= Beginning of Section =

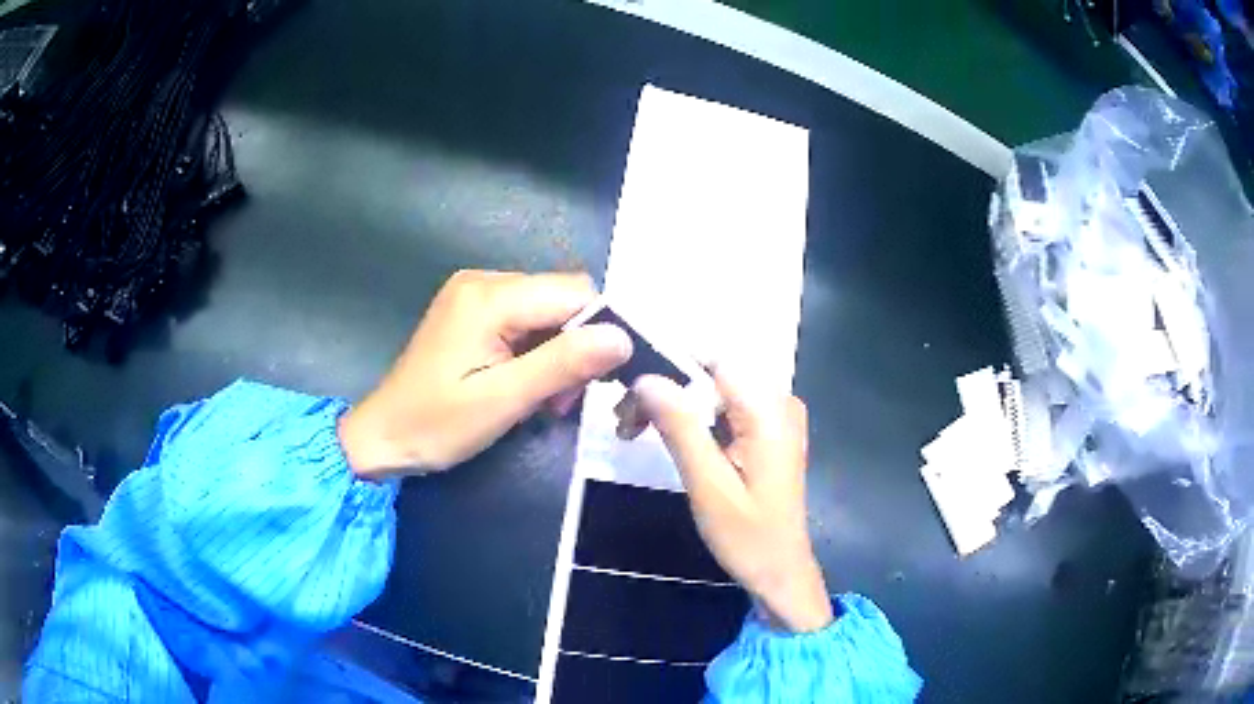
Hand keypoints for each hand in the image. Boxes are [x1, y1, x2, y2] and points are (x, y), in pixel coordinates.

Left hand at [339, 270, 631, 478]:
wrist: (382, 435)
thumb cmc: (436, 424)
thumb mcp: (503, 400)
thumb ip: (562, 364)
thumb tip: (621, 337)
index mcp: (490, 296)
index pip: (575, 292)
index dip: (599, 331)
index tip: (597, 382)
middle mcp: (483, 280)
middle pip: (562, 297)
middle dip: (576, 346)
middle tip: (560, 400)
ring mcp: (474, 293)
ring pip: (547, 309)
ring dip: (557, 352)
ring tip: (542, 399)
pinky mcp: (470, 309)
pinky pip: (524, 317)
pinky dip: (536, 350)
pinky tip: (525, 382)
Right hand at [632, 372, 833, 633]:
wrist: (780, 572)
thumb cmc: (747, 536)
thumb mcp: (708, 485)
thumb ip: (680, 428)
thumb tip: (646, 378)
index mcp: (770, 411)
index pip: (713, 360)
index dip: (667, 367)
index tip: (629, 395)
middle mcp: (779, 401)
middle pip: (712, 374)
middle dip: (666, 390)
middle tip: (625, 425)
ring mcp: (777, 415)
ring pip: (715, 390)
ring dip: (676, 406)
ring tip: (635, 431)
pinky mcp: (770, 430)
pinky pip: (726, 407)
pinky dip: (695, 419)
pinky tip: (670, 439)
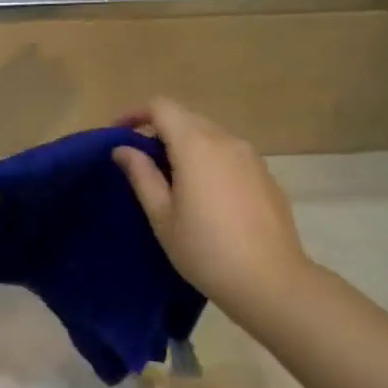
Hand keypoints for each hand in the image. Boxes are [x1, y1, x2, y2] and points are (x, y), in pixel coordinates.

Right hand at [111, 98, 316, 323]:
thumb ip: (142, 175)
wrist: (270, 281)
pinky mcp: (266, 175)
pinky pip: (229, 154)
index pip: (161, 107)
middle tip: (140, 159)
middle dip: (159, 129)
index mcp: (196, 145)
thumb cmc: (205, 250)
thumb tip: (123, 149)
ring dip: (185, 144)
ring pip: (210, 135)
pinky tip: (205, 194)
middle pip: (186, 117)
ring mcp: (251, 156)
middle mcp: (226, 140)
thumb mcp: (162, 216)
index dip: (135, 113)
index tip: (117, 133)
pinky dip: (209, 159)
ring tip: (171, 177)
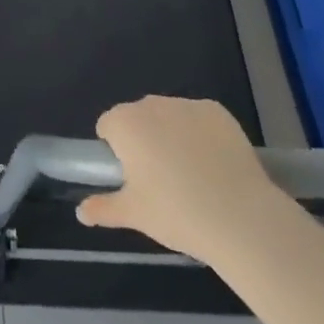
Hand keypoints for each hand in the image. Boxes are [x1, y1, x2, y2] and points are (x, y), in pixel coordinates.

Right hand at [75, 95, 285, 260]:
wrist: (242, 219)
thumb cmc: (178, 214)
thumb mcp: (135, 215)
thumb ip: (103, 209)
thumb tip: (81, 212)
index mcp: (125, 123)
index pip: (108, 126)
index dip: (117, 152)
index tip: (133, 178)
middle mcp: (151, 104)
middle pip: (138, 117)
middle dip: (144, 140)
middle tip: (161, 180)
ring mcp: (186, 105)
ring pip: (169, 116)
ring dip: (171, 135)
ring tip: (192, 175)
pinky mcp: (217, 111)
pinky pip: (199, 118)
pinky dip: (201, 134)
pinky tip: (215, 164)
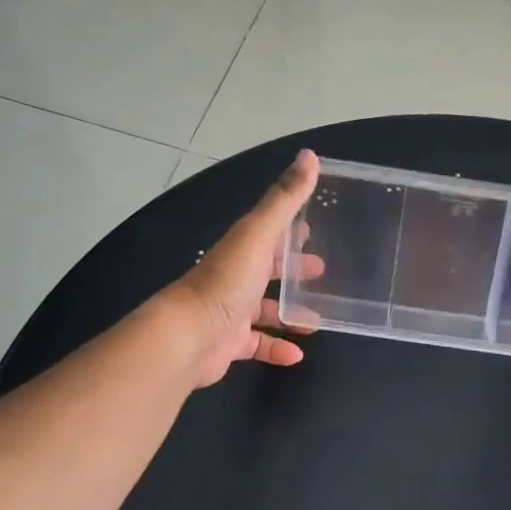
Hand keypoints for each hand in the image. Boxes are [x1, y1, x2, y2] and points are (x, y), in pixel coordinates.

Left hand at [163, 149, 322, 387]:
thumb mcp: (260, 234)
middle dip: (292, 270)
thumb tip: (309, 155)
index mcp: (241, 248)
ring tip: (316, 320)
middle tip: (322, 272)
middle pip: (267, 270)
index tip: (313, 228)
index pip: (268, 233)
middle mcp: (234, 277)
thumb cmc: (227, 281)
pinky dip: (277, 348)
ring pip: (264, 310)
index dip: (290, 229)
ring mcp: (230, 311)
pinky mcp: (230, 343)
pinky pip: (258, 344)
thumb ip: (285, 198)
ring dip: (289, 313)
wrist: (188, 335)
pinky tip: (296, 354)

= End of Section =

▸ **Instructions for the task**
Could you return the entire listing above verbatim while dropping each picture?

▸ **Expected answer**
Hand keypoints for each hand in the image. Boxes are [x1, y1, x2, y2] and points are (x, y), in pixel coordinates.

Left hand at [339, 270, 631, 478]:
wrist: (382, 435)
thumb cmc: (436, 424)
thumb mcp: (503, 400)
thumb ip: (562, 364)
thumb tip: (621, 337)
index mcp: (490, 296)
index pip: (575, 292)
index dip: (599, 331)
index tip: (597, 382)
middle mcp: (483, 280)
middle pip: (562, 297)
middle dip: (576, 346)
middle tip: (560, 400)
ring mcp: (474, 293)
ring pip: (547, 309)
ring dip: (557, 352)
ring tip: (542, 399)
pinky mcp: (470, 309)
pinky pip: (524, 317)
pinky dip: (536, 350)
pinky tip: (525, 382)
Right hand at [632, 372, 833, 633]:
wrist: (780, 572)
thumb cmc: (747, 536)
thumb mcp: (708, 485)
thumb ip: (680, 428)
thumb tip: (646, 378)
index mcp: (770, 411)
index pip: (713, 360)
index dip: (667, 367)
index tip: (629, 395)
middle mcp: (779, 401)
middle pip: (712, 374)
middle dip: (666, 390)
middle tip: (625, 425)
ring mcp: (777, 415)
ring pip: (715, 390)
ring dip: (676, 406)
ring tip: (635, 431)
pinky mcp: (770, 430)
pinky pip: (726, 407)
pinky dip: (695, 419)
pinky tip: (670, 439)
Hand keypoints for each hand in the image. Boxes are [x1, y1, x2, y2] and points are (x, y), in pixel coordinates.

Right hand at [111, 98, 316, 323]:
thumb ip: (142, 175)
wrist: (270, 281)
pinky mcp: (266, 175)
pinky pip: (229, 154)
index pip: (161, 107)
middle tip: (140, 159)
middle dip: (159, 129)
index mcp: (196, 145)
thumb cmc: (205, 250)
thumb tip: (123, 149)
ring dip: (185, 144)
ring pip: (210, 135)
pinky tip: (205, 194)
middle pip: (186, 117)
ring mcp: (251, 156)
middle mcp: (226, 140)
thumb mcp: (162, 216)
index dip: (135, 113)
index tip: (117, 133)
pinky dip: (209, 159)
ring tip: (171, 177)
Hand keypoints for each hand in the image. Boxes are [x1, y1, x2, y2] and points are (x, y), in pixel coordinates.

Right hand at [75, 95, 285, 260]:
wrist: (242, 219)
thumb cmc: (178, 214)
thumb mcp: (135, 215)
thumb ip: (103, 209)
thumb tip: (81, 212)
index mcp: (125, 123)
index pip: (108, 126)
index dip: (117, 152)
index tip: (133, 178)
middle mcp: (151, 104)
middle pip: (138, 117)
middle dip: (144, 140)
middle tip: (161, 180)
ring mcp: (186, 105)
ring pip: (169, 116)
ring dip: (171, 135)
ring tip: (192, 175)
pinky mcp: (217, 111)
pinky pip: (199, 118)
pinky dip: (201, 134)
pinky tip: (215, 164)
Hand keypoints for each hand in the image. Boxes are [x1, y1, x2, y2] and points are (x, y), in pixel coordinates.

Left hand at [163, 149, 322, 387]:
thumb mcp: (260, 234)
middle dip: (292, 270)
thumb tip: (309, 155)
index mcp: (241, 248)
ring tip: (316, 320)
middle tip: (322, 272)
middle pip: (267, 270)
index tip: (313, 228)
index pip: (268, 233)
middle mcp: (234, 277)
thumb cmc: (227, 281)
pinky dip: (277, 348)
ring pip: (264, 310)
index dip: (290, 229)
ring mcp: (230, 311)
pinky mcp: (230, 343)
pinky pip: (258, 344)
thumb ip: (285, 198)
ring dip: (289, 313)
wrist: (188, 335)
pinky tip: (296, 354)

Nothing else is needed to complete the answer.